The common wombat has short, slightly rounded ears, a large, hairless nose and coarse, thick fur. The pouch opens to the rear as an adaptation to ensure it does not fill with soil while the animal is digging. The rump is protected by bony plate and acts as a defensive shield if the wombat is chased down its burrow by a predator. Wombats are big, solid animals and adults may weigh in at over 30kg. Wombats are mostly nocturnal in summer but may come out during the day in winter when temperatures are lower. They may share the use of their burrows with other wombats but usually only one is resident at a time. Although they are not territorial in their sleeping arrangements, they are territorial about feeding areas and will scent mark their territory or defend it aggressively.
Wombats prefer the forests of temperate south-eastern Australia, including alpine areas, although they will also inhabit coastal habitats and heathland. They live in burrows, which can be up to twenty metres and may have several burrow systems that they use at different times. They prefer to dig their burrows in the slopes above creeks to safeguard against flooding.

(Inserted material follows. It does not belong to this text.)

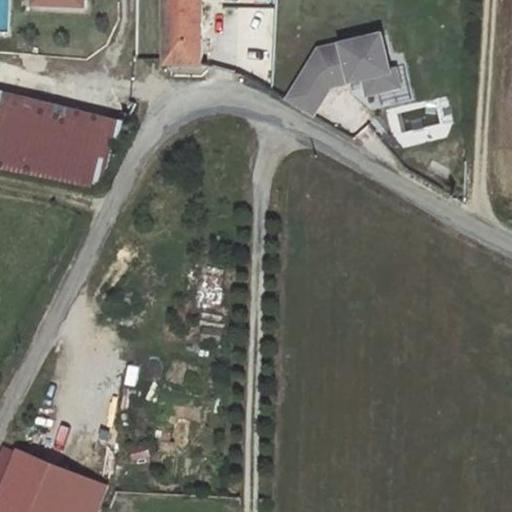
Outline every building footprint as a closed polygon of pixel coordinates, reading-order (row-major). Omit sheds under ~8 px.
[(0,0),(0,45),(16,47),(18,0),(0,0)] [(77,0),(76,46),(125,46),(126,0),(77,0)] [(160,0),(157,63),(192,61),(199,15),(244,17),(244,0),(160,0)] [(16,47),(0,45),(0,171),(17,175),(23,150),(9,149),(16,47)] [(305,119),(318,77),(283,58),(272,77),(241,60),(232,78),(305,119)] [(17,175),(88,189),(99,161),(23,150),(17,175)] [(8,463),(0,476),(0,511),(61,511),(71,491),(17,468),(8,463)] [(67,511),(71,491),(61,511),(67,511)]
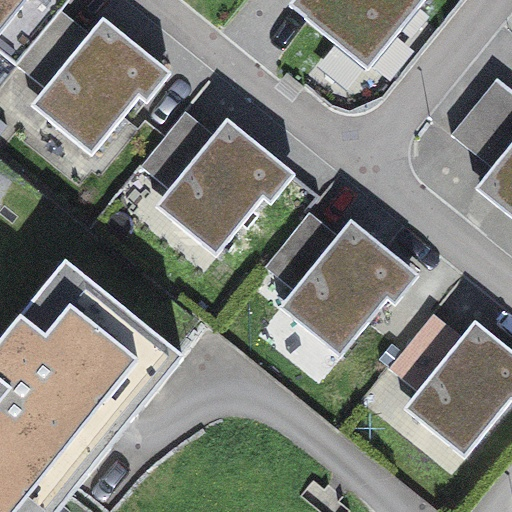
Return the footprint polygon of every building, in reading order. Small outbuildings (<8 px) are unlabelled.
[(0,0),(0,53),(17,68),(62,13),(45,0),(0,0)] [(45,0),(62,13),(72,0),(45,0)] [(297,0),(290,9),(368,73),(427,1),(425,0),(297,0)] [(104,22),(91,37),(62,13),(17,68),(46,91),(32,109),(92,158),(139,100),(147,107),(172,77),(104,22)] [(511,92),(498,82),(452,138),(493,171),(476,193),(511,222),(511,92)] [(215,138),(186,115),(141,169),(171,193),(156,210),(217,259),(264,201),(271,208),(296,178),(228,123),(215,138)] [(351,224),(339,239),(310,215),(266,270),(295,293),(280,311),(341,360),(388,302),(395,309),(420,279),(351,224)] [(0,511),(60,511),(80,489),(184,361),(66,265),(0,346),(0,511)] [(511,403),(511,354),(476,325),(463,340),(434,317),(390,371),(419,394),(404,412),(465,461),(511,403)]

Most of the diet of the common wombat comprises native grasses, herbaceous plants, and plant roots, which are located at night. A wombat may travel several kilometres each night in search of food.
Wombats reach sexual maturity at the age of two years. There is no specific mating season. Usually only one young is born and it will remain in the pouch for around six months. However, the job does not end there as the juvenile will stay with the mother for almost another year.